- _Prompt_
Rewrite the records from the line with "pose: elev=157.3 azim=302.5" to the end of the records as a Markdown table with the columns Row and Line. Give each line its own numbered row, and omit blank lines and the pictures.

* begin *

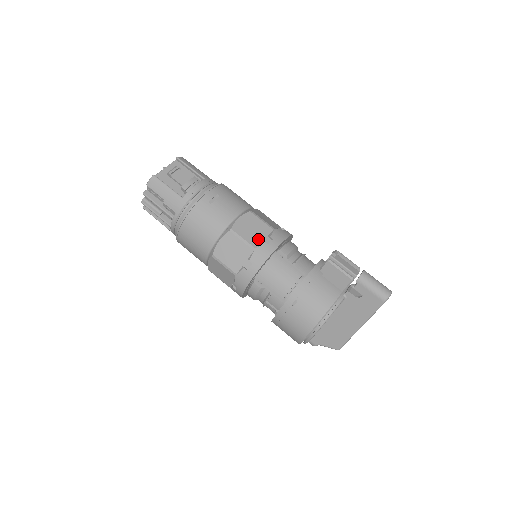
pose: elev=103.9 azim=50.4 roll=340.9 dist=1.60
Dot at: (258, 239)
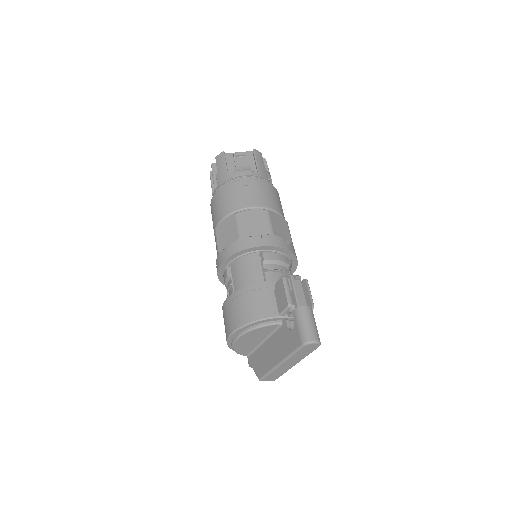
Dot at: (251, 232)
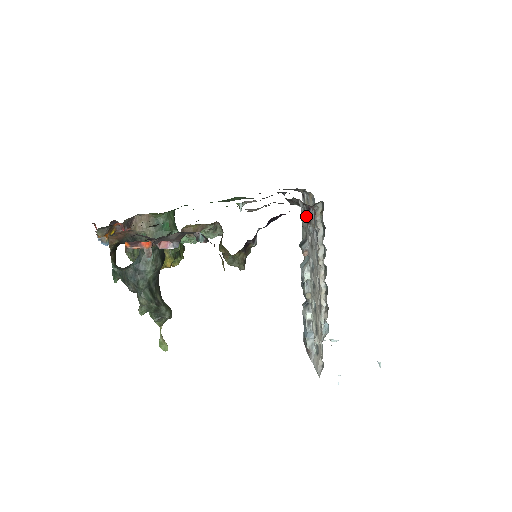
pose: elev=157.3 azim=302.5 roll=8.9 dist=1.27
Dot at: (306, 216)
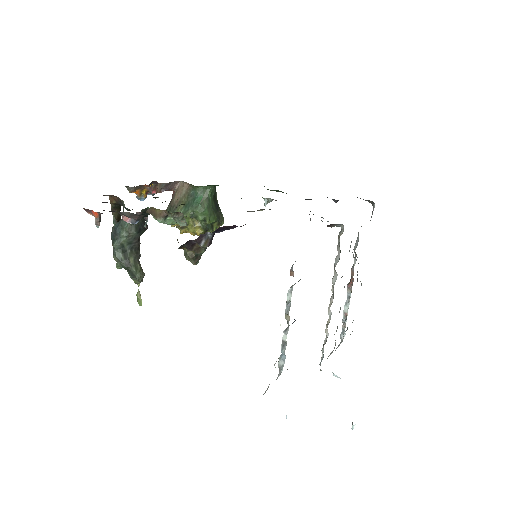
Dot at: occluded
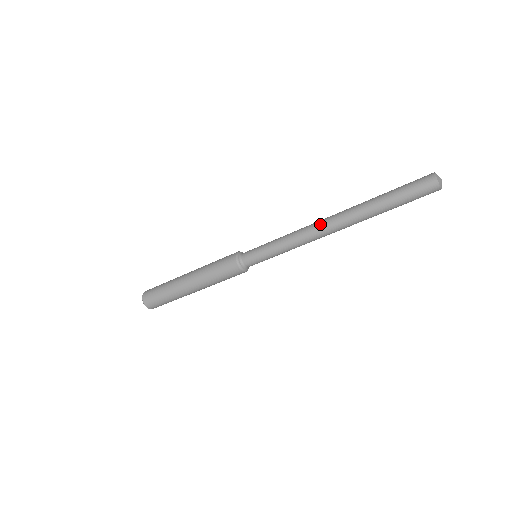
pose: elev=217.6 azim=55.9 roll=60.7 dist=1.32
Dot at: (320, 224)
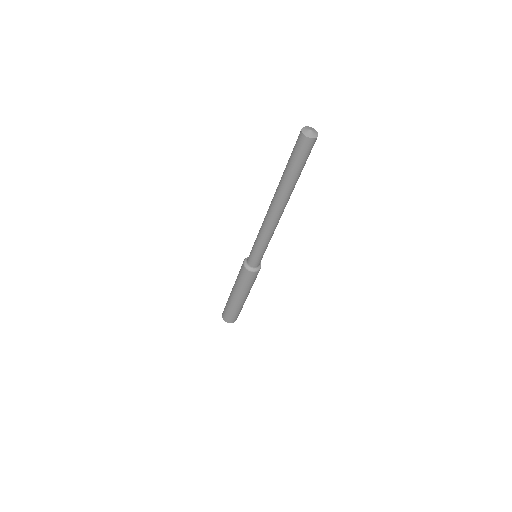
Dot at: (267, 211)
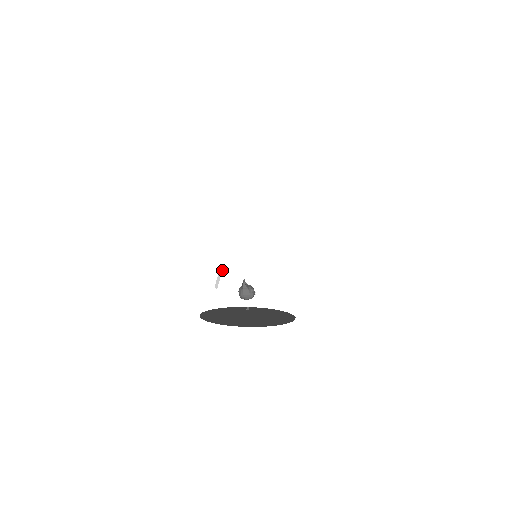
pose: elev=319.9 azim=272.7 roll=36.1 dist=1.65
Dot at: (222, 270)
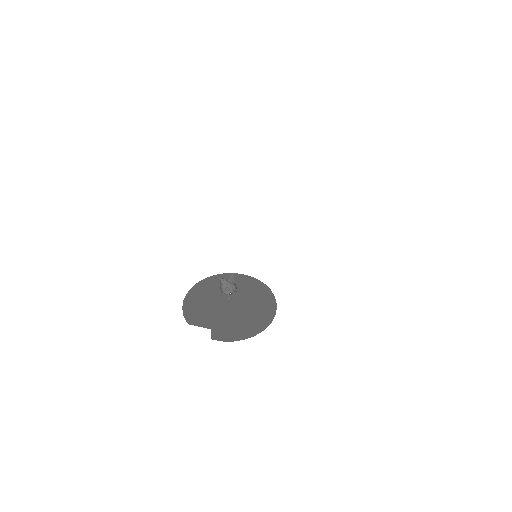
Dot at: occluded
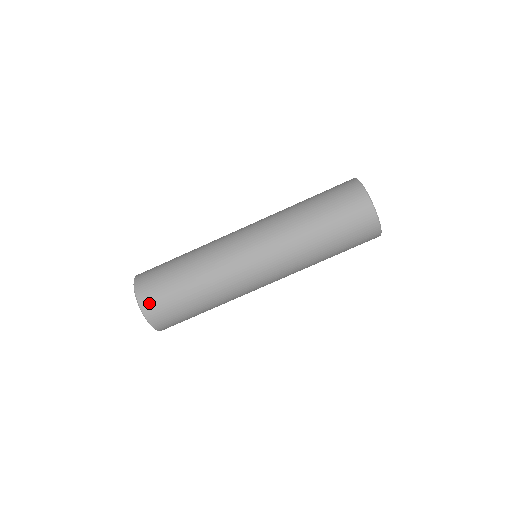
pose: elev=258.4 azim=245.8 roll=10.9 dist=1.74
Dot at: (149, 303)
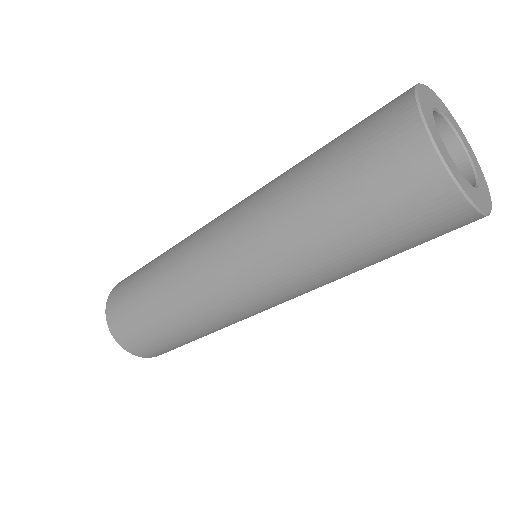
Dot at: (158, 354)
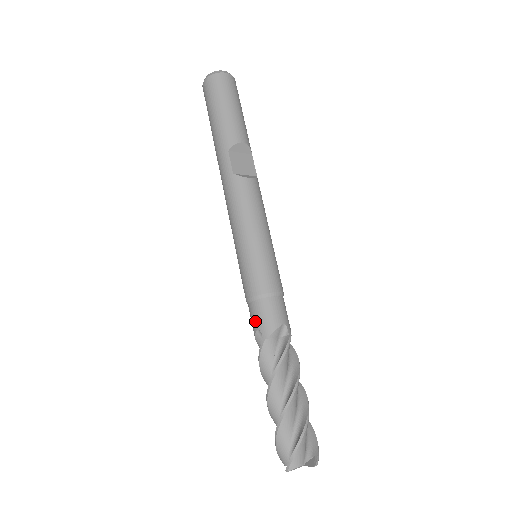
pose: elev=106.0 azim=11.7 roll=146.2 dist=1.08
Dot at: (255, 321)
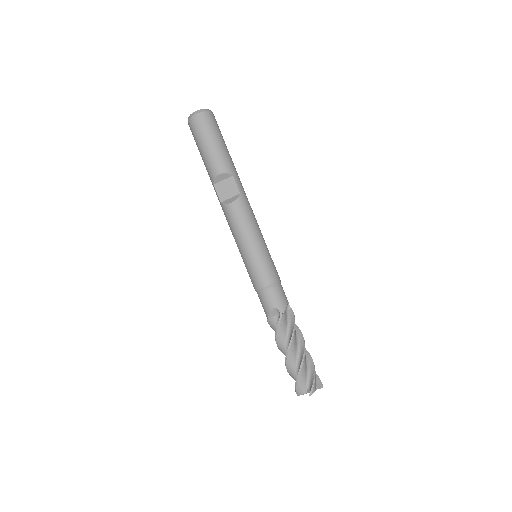
Dot at: occluded
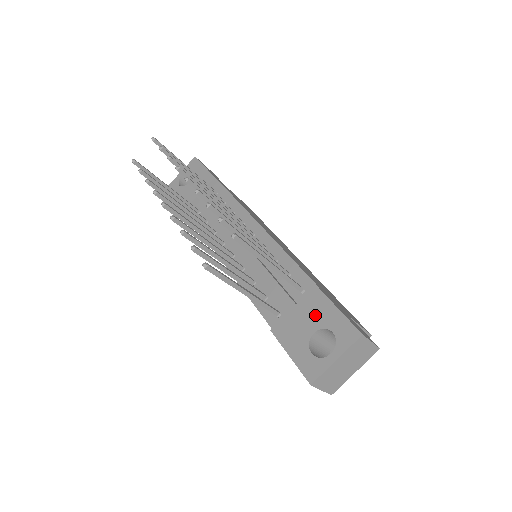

* end *

- _Task solution_
| Row | Line |
|---|---|
| 1 | pose: elev=157.3 azim=302.5 roll=8.9 dist=1.27 |
| 2 | Dot at: (306, 216) |
| 3 | Dot at: occluded |
| 4 | pose: elev=217.6 azim=55.9 roll=60.7 dist=1.32 |
| 5 | Dot at: (320, 224) |
| 6 | Dot at: (267, 211) |
| 7 | pose: elev=319.9 azim=272.7 roll=36.1 dist=1.65 |
| 8 | Dot at: (222, 270) |
| 9 | Dot at: occluded |
| 10 | pose: elev=258.4 azim=245.8 roll=10.9 dist=1.74 |
| 11 | Dot at: (149, 303) |
| 12 | Dot at: (158, 354) |
| 13 | pose: elev=106.0 azim=11.7 roll=146.2 dist=1.08 |
| 14 | Dot at: (255, 321) |
| 15 | Dot at: occluded |